After a major product offensive, the Spanish VW subsidiary is shifting down a gear - and is initially processing a huge order volume. New models can be expected in two years at the earliest – also for Cupra.
If you browse with the search terms “future” and “SeatA bit of browsing on the internet, one could quickly come to the conclusion that Volkswagen would soon be retiring its Spanish subsidiary – for the benefit of Cupra. In the first four years since it was founded, the young brand had a performance that exceeded all expectations, both in the industry and internally. Cupra now sells more vehicles in Germany, the Spaniards' strongest sales market in Europe, than Seat itself .

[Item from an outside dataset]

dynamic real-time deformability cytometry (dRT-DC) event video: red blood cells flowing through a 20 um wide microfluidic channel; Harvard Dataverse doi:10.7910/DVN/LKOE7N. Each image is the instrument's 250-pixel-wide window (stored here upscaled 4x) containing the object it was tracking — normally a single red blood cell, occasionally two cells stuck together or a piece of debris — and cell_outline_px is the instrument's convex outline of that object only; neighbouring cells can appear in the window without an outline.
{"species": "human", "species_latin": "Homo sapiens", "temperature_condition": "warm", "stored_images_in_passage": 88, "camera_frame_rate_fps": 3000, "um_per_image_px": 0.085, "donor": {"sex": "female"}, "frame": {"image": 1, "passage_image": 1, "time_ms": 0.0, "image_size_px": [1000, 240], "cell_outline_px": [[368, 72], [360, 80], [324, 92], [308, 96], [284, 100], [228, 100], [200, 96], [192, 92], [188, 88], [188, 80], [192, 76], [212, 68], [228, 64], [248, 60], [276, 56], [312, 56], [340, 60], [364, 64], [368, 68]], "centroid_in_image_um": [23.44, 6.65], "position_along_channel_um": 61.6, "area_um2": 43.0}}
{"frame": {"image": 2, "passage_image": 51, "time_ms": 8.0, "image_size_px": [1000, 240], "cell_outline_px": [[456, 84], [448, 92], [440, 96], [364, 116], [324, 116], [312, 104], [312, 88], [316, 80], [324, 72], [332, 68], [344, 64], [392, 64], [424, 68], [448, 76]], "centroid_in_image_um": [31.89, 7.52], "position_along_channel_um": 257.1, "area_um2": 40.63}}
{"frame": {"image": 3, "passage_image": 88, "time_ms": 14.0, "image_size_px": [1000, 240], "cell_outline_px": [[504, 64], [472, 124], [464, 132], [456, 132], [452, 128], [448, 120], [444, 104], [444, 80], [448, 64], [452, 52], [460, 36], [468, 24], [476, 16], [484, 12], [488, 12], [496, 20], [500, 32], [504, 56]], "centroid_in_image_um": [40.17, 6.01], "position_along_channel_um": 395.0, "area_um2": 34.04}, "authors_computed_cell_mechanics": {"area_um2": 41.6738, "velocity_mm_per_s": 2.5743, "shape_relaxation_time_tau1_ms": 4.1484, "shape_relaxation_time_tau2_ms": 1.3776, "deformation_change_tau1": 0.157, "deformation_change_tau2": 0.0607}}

The bestseller in the Spaniards' portfolio is no longer the Leon, but the Cupra Formentor, a chic and high-margin sports SUV and Cupra's first independently developed model. Seat also got nothing when it came to e-mobility based on the MEB group architecture. That was originally planned differently. In 2019, the study was still called Seat el Born. Then it was decided to convert Cupra into an electric brand and at the end of last year the Cupra Born was introduced, the sporty counterpart to the VW ID.3.
No downsides to Cupra's success
But contrary to some assumptions and rumours: According to Bernhard Bauer, Managing Director of Seat Germany, the success of Cupra is not at the expense of its original brand. “We are a company with two brands. If Cupra is doing well, Seat is doing well too," says Bauer, adding: "Seat is the foundation for Cupra."
Nobody in the company grieves that there will be neither facelifts nor completely new models from Seat, at least this year and next. The dealers have their hands full processing the huge mountain of orders. For Germany alone it is in the high five-digit range. Even for the Alhambra, Seat is still registering good demand, although the van segment is generally declining sharply. The production of the Alhambra was therefore recently extended until the end of 2023. So far, no decision has been made as to whether an offshoot of the ID.Buzz will succeed the Alhambra. "Everyone would like to have such an electric vehicle in their portfolio," says Seat man Bernhard Bauer.
Sportier design for Seat
The next novelty is not on the agenda until 2024, the successor to the Ateca. The SUV should have a much more dynamic design (shark-nose front similar to Cupra Tavascan) and grow noticeably towards the middle class. Debut in the Ateca II will have a plug-in drive. Technically, this is the last evolutionary stage of the group plug-in hybrid, which is currently in the final stage of development at Volkswagen. The target for the electric WLTP range is 80 kilometers. There will not be a fully electric version because the Ateca II is still based on the MQB platform. It can be heard that no new model is said to be placed below the now larger Ateca. The Cupra Formentor fills this gap perfectly, and it also brings in much higher profits.
The first full-electric vehicle under the Seat brand label should then make its debut in 2025. Until then, Seat will continue to run its two current smallest ones, the Ibiza and the Arona. They could be succeeded by a compact EV. Like the Cupra Urban Rebel (name of the study), the VW ID.2 and the corresponding derivative from Skoda, this would be based on a slimmed-down MEB architecture that is currently being developed by Cupra under the name MEB-Entry. Cupra applied for this “job” in Wolfsburg and was awarded the contract.
The production of the small Stromer also goes to Spain. For this purpose, a corresponding production is set up in Martorell, the hometown of Seat. All of this suggests that the Seat brand does have a future, albeit not an all-electric one right away. After all, you also want to be able to serve markets that are still a little behind when it comes to e-mobility - Spain, for example.